Ultimately, after missing those connections, she found that cooking for people is one of the biggest personal drives she has.

“I feel loved, and they give me so much energy,” Finn said. “When you have a life change like that, and you close a business that you truly love, there are some grieving processes. And so I needed to figure out how I could fill that void, and my void is I need to feed people.”

After the COVID-19 pandemic, when many home dinner parties came to a halt, Finn started to get more creative.

“This past year, with the pandemic, with missing people and missing society and my community, I just kind of brainstormed and thought, ‘What can I do?’” Finn said. “And so, I’m reopening Chacko’s as a Chacko’s Studio Kitchen, back in my basement.”

She has already started teaching some cooking classes twice a month since opening the studio kitchen this summer.

It’s the same kitchen where she tests all of her recipes for her work at Children’s Mercy. She hopes the studio kitchen will be fully operational by October.

“It’s been really fun to have people in my space and teaching them how to cook,” Finn said.

As to next steps, she hopes to offer even more cooking classes and eventually open a commercial kitchen and become licensed to sell jams and chutneys to local restaurants.

A warm welcome at the Mission Market

“She’s done very well. It is much more than the standard recipes and menus; it’s her own creation,” said Mani Mani, Rachel Finn’s father. Above, Mani (right) stands with Joy Warner, a lifelong childhood friend of Finn.
Leah Wankum
/
Shawnee Mission Post
“She’s done very well. It is much more than the standard recipes and menus; it’s her own creation,” said Mani Mani, Rachel Finn’s father. Above, Mani (right) stands with Joy Warner, a lifelong childhood friend of Finn.

The warm evening in early August at the Mission Market grew brighter as customers swapped fond memories while waiting in line for Chacko’s.

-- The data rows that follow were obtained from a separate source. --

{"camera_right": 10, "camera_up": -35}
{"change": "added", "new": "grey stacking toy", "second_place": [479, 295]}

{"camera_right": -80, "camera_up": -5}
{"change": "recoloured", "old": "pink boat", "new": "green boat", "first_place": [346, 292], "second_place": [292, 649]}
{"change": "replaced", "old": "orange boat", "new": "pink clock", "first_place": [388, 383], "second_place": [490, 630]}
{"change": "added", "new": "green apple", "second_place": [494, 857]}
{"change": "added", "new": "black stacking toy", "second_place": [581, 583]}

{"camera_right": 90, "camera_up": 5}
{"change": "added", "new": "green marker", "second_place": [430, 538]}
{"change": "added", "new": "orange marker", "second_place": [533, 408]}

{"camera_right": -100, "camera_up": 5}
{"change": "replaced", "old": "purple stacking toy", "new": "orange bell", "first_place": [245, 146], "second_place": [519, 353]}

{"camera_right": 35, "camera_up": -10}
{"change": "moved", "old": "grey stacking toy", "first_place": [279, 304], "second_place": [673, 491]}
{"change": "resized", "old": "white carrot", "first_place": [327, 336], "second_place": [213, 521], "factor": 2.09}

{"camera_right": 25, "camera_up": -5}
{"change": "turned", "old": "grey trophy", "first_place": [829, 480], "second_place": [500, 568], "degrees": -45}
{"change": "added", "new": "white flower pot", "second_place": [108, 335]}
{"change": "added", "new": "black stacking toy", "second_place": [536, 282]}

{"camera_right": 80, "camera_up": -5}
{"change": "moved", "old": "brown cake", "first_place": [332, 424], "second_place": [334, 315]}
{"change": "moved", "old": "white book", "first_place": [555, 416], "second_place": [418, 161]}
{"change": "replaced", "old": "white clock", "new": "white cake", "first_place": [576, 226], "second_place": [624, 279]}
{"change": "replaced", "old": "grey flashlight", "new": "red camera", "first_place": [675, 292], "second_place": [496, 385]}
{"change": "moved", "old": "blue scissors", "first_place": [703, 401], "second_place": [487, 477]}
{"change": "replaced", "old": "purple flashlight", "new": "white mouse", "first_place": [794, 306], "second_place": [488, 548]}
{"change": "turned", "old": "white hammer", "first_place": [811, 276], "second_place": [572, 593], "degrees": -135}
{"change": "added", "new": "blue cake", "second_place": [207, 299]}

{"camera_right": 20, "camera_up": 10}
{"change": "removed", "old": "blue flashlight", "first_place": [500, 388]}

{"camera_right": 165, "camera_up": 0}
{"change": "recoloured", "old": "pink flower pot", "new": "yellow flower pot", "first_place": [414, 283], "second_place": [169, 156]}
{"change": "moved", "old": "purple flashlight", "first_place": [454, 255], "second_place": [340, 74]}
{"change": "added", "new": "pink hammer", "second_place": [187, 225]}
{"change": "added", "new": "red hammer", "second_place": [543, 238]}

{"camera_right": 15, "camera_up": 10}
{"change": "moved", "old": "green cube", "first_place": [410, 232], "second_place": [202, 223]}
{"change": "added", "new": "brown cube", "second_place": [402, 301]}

David and Robin Hagedorn of Mission, long-time customers of Chacko’s before it closed, shared their admiration for her work at Children’s Mercy, and of course, how much they miss her cooking and her accommodations for dietary restrictions.

“She’s sharing her wonderful nutritional and cooking talents with kids who don’t know how to eat because they have health concerns, and so she’s instructing them on how to eat healthy,” said Robin Hagedorn. “To me, that’s so important. And then she’s sharing her love of food, which she’s always had. She dreams of food. And so I think it’s neat that she shares it with everybody, especially those who really need it.”

Chacko’s Bakery and Eatery started out as a catering business in 1998, run out of the very same basement where Rachel Finn’s studio kitchen now is.

Rachel and her then-husband David Finn later moved operations into the spot on Johnson Drive now occupied by the Irish Dance Studio. They later moved into the space nearby now partly occupied by The Running Well Store.

“It was so much fun,” said Finn of the dinners. “It became new friendships and cultivating that. You can never have a big enough table, is my theory in life.”

Finn, a lifelong Mission native, still lives in the same neighborhood where she grew up.

She moved with her family there in 1974, immigrating from southern India so her father, Mani M. Mani, could oversee the burn unit at the University of Kansas Medical Center.

Her late mother, Rebekah Mani, was a dietician who taught Rachel how to cook. She must have taught her daughter well, because Finn’s customers still press her to teach them how to make chutney.

“She’s done very well,” her father said. “It is much more than the standard recipes and menus; it’s her own creation.”

And Finn will keep the business name for the studio kitchen because Chacko’s is named after the Finns’ son.

It’s a Southern Indian name that’s the equivalent of the name Jacob.